On September 27, 2016, California Governor Jerry Brown signed A.B. 1843, which prohibits an employer from asking an applicant for employment to disclose information concerning a juvenile arrest or detention that did not result in specific court actions or that has been judicially dismissed or ordered sealed pursuant to law. This new law also prohibits an employer from seeking information from any source regarding a juvenile court’s adjudication, as well as considering an adjudication or court disposition by a juvenile court as a factor in determining any condition of employment including hiring, promotion or termination. This law pertains to public agencies, private individuals and corporations.

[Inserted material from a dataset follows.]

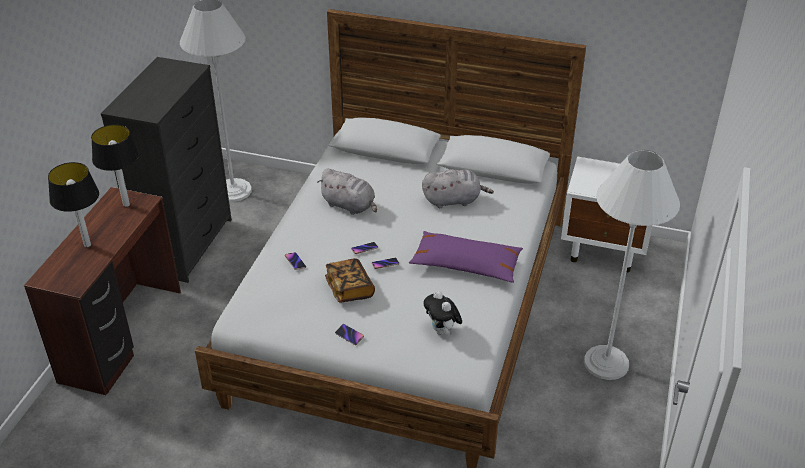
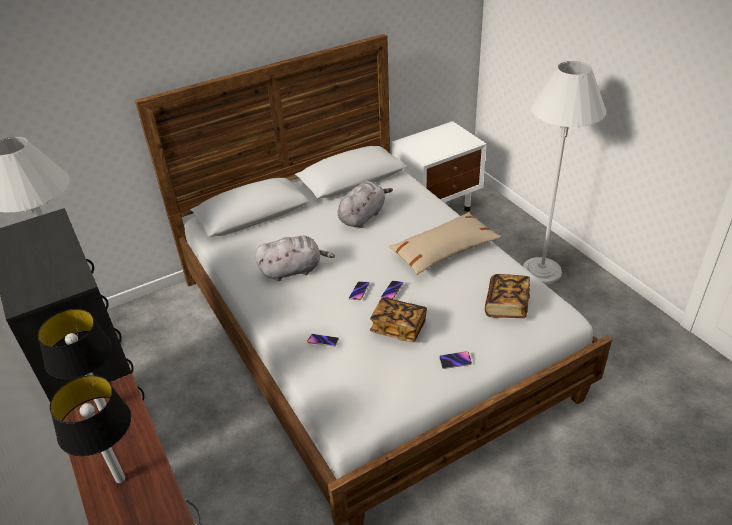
camera: 45 degrees left, 0 degrees up
(442, 331) = (506, 305): plush toy -> book
(466, 265) = (444, 251): purple pillow -> beige pillow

In essence, this bill ensures that juveniles are guaranteed the same protections against employer inquiries into criminal histories as adults. Considering the negative effect that criminal records may have on job seekers’ employment prospects, this bill provides much needed relief to youth and adults who have paid their debts to society and are seeking to improve their lives, the lives of their families, and their communities.
This bill is sponsored by the Juvenile Court Judges of California; they state that, “It has been a surprise for many to realize that under current law, people with sealed juvenile records do not have the same rights as those with sealed criminal records. …Not only is this treatment unequal and unfair, but California law attempts to give juveniles an opportunity to demonstrate they can be rehabilitated. Regrettably, existing law does not reflect state policy regarding rehabilitation. Juvenile records should be treated in the same way that adult criminal records are treated when an employer is questioning a job applicant.”
It is recommended that employers review their employment applications and processes to ensure they are in compliance with this new law.